Sandboxing the library is essentially a case of finding all references to the objects and functions the library exports, and attaching them to some named object instead of to the window, though this is easier said than done.

There are several ways to find and replace in Vim. Most guides I read suggest to use some plugin or some snippet of Vimscript which you should stuff into your .vimrc.

My approach to finding and replacing across the project is with stock Vim, paired with an external grep-like tool — in my case ack.

It seems as though most people reach for plugins by default, and that’s a shame because the tools we have are often powerful enough on their own. Vim is certainly powerful enough by default to perform substitutions across an entire project, with or without confirmation.
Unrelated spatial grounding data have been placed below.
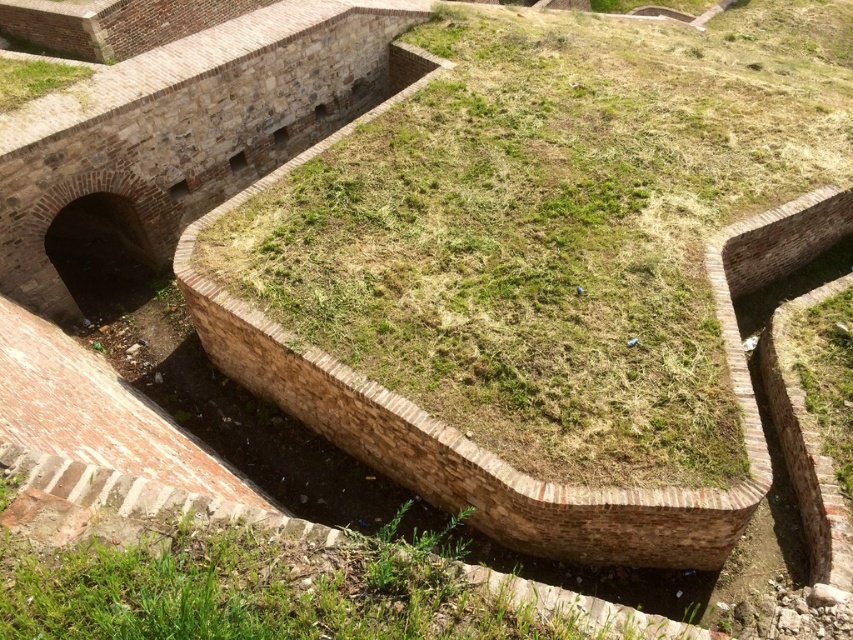
Does green grassy at center appear over green grassy at upper left?

No, green grassy at center is not above green grassy at upper left.

Does green grassy at center appear under green grassy at upper left?

Yes, green grassy at center is below green grassy at upper left.

Between point (717, 364) and point (55, 65), which one is positioned behind?

Point (55, 65)

You are a GUI agent. You are given a task and a screenshot of the screen. Output one action in this format:
    pyautogui.click(x=<x>, y=<y>)
    Task: Click on the green grassy at center
    
    Given the screenshot: What is the action you would take?
    pyautogui.click(x=554, y=228)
Here’s the method I’m using:

:args `ack -l '\bClass\b' --ignore-dir=compiled`
:argdo %s/\<Class\>/MooTools.Class/gc | update

The first line populates Vim’s argument list with the result of the external ack command. I test out my ack directly in the shell before using it in Vim so I know I’m roughly getting the list of files I want. The -l flag in ack tells the tool to just return me the file names. I’m using the \b word-boundary to refine my search results so I’m not overwhelmed with noise.

The second line uses argdo to perform some Ex command across every file in the argument list. In this case, that Ex command is a buffer-wide substitution, with manual confirmation for each replacement. It’s interesting to note that I’m also using word-boundaries to refine my search results, but Vim’s word-boundaries (\< and \>) look different from the ones in ack.

The substitute command is passed the g and c flags. The c flag is interesting here; it stands for ‘confirmation’, and will ask me to confirm or deny substitutions with the y and n keys.

The pipe character in the context of an Ex command is not the same as piping data through the shell; it’s more like a semicolon in C-like languages and allows you to perform separate commands in one move.

I don’t think the commands all together are as interesting as the components they are composed of. Understanding how each of the pieces work in isolation is key to developing proficiency in Vim and in Unix in general.